DIAGNijmegen / pathology-whole-slide-data

A package for working with whole-slide data including a fast batch iterator that can be used to train deep learning models.
https://diagnijmegen.github.io/pathology-whole-slide-data/
Apache License 2.0
92 stars 27 forks source link

Tissue masking #26

Closed michelbotros closed 2 years ago

michelbotros commented 2 years ago

Hi Mart,

I was wondering if there is anything available yet for tissue masking. I think there is quite some use cases for tissue masking. For example:

  1. When working with WSI's without annotations. Still being able to sample patches from tissue regions from the WSI would be a nice to have.
  2. To exclude annotations that are outside of tissue regions. In my project I'm dealing with ''lazy annotations'' where at the border of the biopsy some non tissue is often included in the annotated region to save time during the annotation process (see example below).

It might be beneficial to perform tissue masking before patch extraction for the first use case. Let me know what you think and if there is already options for this!

Best,

Michel

michelbotros commented 2 years ago

example_lazy_annotations_3

martvanrijthoven commented 2 years ago

Dear Michel,

There are two options available already.

The first one is by using the MaskAnnotationParser This parser converts a mask into multiple rectangle regions for which the size can be specified.
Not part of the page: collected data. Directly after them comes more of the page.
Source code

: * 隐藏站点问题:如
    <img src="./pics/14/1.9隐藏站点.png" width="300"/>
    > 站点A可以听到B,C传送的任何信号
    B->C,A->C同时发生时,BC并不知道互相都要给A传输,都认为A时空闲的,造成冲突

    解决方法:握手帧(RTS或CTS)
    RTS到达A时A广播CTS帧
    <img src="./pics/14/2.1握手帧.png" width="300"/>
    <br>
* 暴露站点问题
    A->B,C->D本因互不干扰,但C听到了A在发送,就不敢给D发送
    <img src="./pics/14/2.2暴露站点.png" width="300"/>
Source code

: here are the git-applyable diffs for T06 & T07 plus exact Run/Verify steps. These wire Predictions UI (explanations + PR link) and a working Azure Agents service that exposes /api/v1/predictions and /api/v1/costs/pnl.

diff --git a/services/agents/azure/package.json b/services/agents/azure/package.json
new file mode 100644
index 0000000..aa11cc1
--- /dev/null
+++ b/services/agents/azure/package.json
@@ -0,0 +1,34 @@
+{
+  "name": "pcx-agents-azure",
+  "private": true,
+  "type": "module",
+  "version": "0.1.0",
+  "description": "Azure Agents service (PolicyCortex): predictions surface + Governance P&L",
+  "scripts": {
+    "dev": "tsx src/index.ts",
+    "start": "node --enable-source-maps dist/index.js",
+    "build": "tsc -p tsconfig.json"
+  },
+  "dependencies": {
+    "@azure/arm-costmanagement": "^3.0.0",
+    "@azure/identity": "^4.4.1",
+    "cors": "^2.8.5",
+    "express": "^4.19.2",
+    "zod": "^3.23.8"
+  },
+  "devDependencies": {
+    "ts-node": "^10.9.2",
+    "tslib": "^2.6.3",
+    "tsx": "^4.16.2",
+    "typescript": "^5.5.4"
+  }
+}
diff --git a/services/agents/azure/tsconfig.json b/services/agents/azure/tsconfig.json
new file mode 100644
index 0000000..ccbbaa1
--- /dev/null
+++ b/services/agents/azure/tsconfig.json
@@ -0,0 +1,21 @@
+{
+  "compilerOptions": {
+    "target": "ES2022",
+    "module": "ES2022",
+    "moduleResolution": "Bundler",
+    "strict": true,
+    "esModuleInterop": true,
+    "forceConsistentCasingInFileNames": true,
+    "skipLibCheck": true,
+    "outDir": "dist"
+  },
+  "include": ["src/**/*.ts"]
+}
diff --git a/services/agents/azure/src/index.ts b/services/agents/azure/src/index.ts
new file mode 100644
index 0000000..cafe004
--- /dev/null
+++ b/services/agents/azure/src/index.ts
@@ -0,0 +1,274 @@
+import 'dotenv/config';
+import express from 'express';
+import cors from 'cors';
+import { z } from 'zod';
Another option, which I would recommend, is to create polygons from the tissue mask with this function With the Shapely library, you can intersect the tissue mask polygons and the annotated polygons. From the intersection you create a new annotation file, e.g., with write_asap_annotation or use the internal JSON representation of wholeslidedata convert_annotations_to_json. In this way you get a cleaned annotation file which you can use for training.

I hope this helps and please let me know if anything is unclear.

Best wishes, Mart

michelbotros commented 2 years ago

Dear Mart,

Thanks for the suggestions. I think the second option, where a clean annotation file is created, is indeed preferred. If I understand it correctly we then find the intersection between the tissue region and the annotation region on polygon level.

This function converts a tissue mask (Numpy) to polygon format and assumes that I have already obtained a tissue mask as well, right? What would you recommend to obtain the tissue masks themselves?

Best,

Michel

martvanrijthoven commented 2 years ago

Hi Michel,

Yes, indeed the intersection can then be done on polygon level. And yes you can use that function to convert a NumPy array to polygons. You can use a spacing value of ~4.0 or ~8.0 (.get_slide) when opening the mask (please use the asap backend, because openslide backend does not work well with monochrome images) and upscale the polygons.

For creating tissue masks I recommend using this algorithm

Best wishes, Mart

michelbotros commented 2 years ago

Hi Mart,

Okay, all clear! Thank you very much for the explanation.

Best,

Michel

michelbotros commented 2 years ago

Hi Mart,

I requested access to the algorithm that you mentioned, but its still pending. Do you perhaps know who I would have to contact to get permission?

Best,

Michel

martvanrijthoven commented 2 years ago

Hi Michel,

If it is still pending, maybe you can contact Peter Bandi he has created this algorithm.